# Activity list:
**A)** Please output the passage from the libvirt sandbox architecture document below, from "The general principal" up to and including "be the same.", without changing any of its wording.
**B)** Answer these questions using the libvirt sandbox architecture document below:
(i) In what mode is the entire root filesystem of the host passed through to the virtual domain?
(ii) Which two private locations does a fairly common configuration set up in the virtual domain for an end user application?
(iii) When the sandbox is backed by an LXC container domain, what takes care of mounting the filesystem during guest startup?

# Excerpted text:
'''

Libvirt Sandbox Architecture
              ============================

This document outlines how the libvirt sandbox architecture operates with different
types of virtualization technology.


Filesystem usage
================

The general principal behind the "application sandbox" is that the user is running
the actual binaries from their primary OS installation. ie, there is no separate
"guest OS" installation to manage. This is key to achieving the goal of having
zero admin overhead for using virtualization.

Thus the foundation of the sandbox is the host filesystem passthrough capabilities
of the virtualization technology. There needs to be the ability to pass the entire
root filesystem of the host through to the virtual domain in readonly mode. There
are then zero or more additional host locations passed through in read-write mode,
to be mounted at the specific locations in the virtual domain to which the application
will require write access. The host and guest paths for the additional locations
need not, and typically will not, be the same.

A fairly common configuration for sandboxing an end user application would be to
setup a private $HOME and /tmp in the virtual domain. The host filesystem passthrough
setup would thus do something like

  - Host: /                             -> Guest: /
  - Host: /home/berrange/tmp/myapp/tmp  -> Guest: /tmp
  - Host: /home/berrange/tmp/myapp/home -> Guest: /home/berrange

When backed by an LXC container domain, these mappings are directly expressed
in the libvirt configuration, eg

   <filesystem>
     <source dir='/home/berrange/tmp/myapp/tmp'/>
     <target dir='/tmp'/>
   </filesystem>

The libvirt LXC startup process will take care of actually mounting the
filesystem during guest startup.

'''

# Material provided:
'''

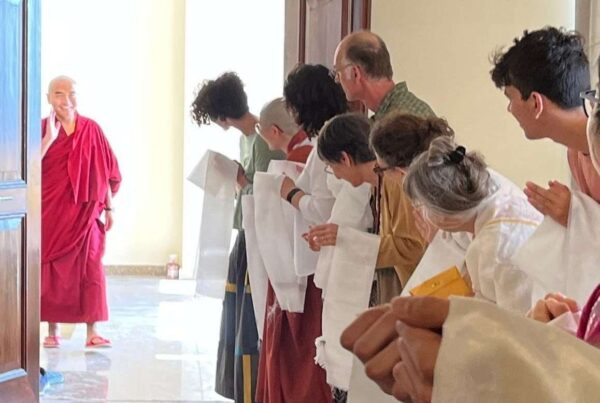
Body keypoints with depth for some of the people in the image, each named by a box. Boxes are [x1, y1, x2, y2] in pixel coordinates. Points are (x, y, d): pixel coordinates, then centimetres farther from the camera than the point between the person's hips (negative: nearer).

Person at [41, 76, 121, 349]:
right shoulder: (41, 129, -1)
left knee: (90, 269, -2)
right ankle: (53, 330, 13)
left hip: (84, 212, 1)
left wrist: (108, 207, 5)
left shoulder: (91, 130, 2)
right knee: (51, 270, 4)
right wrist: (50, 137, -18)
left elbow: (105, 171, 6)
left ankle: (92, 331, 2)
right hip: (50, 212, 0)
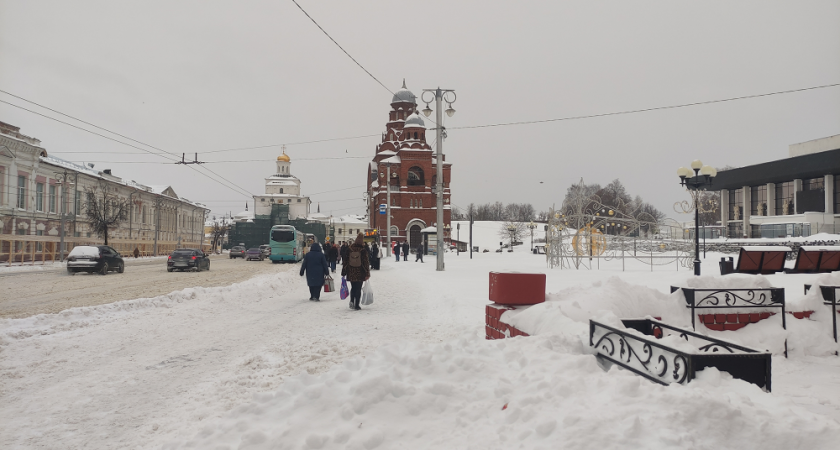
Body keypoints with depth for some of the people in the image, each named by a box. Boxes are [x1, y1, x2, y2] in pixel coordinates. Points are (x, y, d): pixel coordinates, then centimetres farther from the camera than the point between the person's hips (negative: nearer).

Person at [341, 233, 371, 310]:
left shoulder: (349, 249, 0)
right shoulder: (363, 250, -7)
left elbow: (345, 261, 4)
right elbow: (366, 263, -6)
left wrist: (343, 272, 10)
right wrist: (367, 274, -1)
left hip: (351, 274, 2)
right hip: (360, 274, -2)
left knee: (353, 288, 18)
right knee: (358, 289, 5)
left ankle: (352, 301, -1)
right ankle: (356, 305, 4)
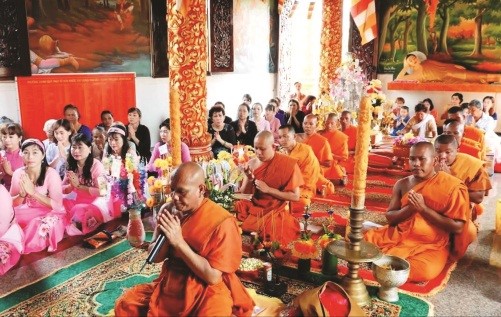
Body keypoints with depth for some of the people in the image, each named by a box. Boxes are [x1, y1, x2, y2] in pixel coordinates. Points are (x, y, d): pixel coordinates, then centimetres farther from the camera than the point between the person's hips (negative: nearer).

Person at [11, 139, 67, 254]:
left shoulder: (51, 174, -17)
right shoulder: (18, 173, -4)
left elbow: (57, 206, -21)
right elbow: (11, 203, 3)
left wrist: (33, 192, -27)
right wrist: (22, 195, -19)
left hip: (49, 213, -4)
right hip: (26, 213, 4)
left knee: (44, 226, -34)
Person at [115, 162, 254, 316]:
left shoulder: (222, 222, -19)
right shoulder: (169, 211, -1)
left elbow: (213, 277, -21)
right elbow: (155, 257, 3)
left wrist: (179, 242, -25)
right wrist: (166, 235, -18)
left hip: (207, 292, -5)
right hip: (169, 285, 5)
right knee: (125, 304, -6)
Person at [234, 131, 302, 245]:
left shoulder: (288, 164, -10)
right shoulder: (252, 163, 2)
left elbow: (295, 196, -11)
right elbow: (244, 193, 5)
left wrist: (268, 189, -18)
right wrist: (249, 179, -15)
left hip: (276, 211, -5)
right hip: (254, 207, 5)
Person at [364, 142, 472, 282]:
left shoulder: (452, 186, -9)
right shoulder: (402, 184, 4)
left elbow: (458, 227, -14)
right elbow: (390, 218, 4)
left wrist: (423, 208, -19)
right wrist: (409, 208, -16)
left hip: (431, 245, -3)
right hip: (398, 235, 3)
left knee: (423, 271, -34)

'''
'''

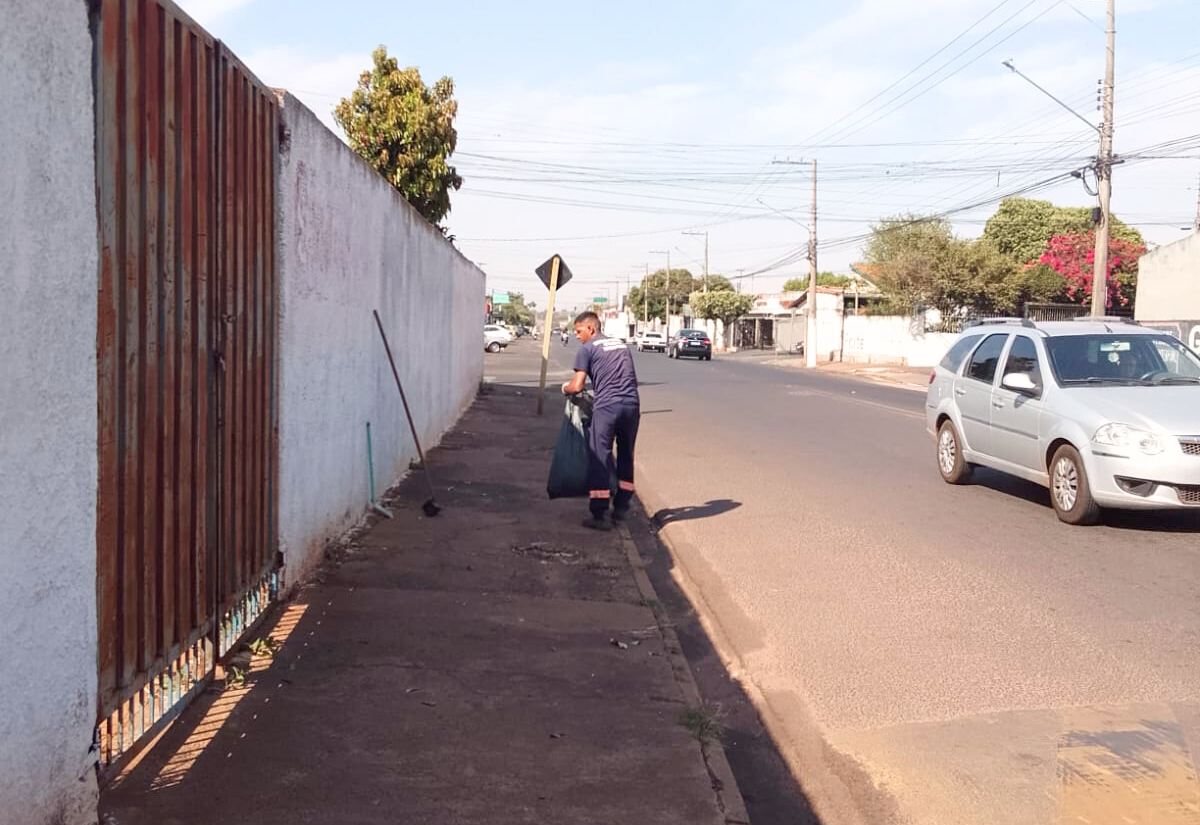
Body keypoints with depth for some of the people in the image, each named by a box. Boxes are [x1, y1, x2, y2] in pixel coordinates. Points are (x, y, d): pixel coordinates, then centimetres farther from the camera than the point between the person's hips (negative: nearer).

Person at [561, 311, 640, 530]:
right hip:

'''

# Answers to the problems:
**A)**
The general principal behind the "application sandbox" is that the user is running
the actual binaries from their primary OS installation. ie, there is no separate
"guest OS" installation to manage. This is key to achieving the goal of having
zero admin overhead for using virtualization.

Thus the foundation of the sandbox is the host filesystem passthrough capabilities
of the virtualization technology. There needs to be the ability to pass the entire
root filesystem of the host through to the virtual domain in readonly mode. There
are then zero or more additional host locations passed through in read-write mode,
to be mounted at the specific locations in the virtual domain to which the application
will require write access. The host and guest paths for the additional locations
need not, and typically will not, be the same.

**B)**
(i) Readonly mode.
(ii) A private $HOME and /tmp.
(iii) The libvirt LXC startup process.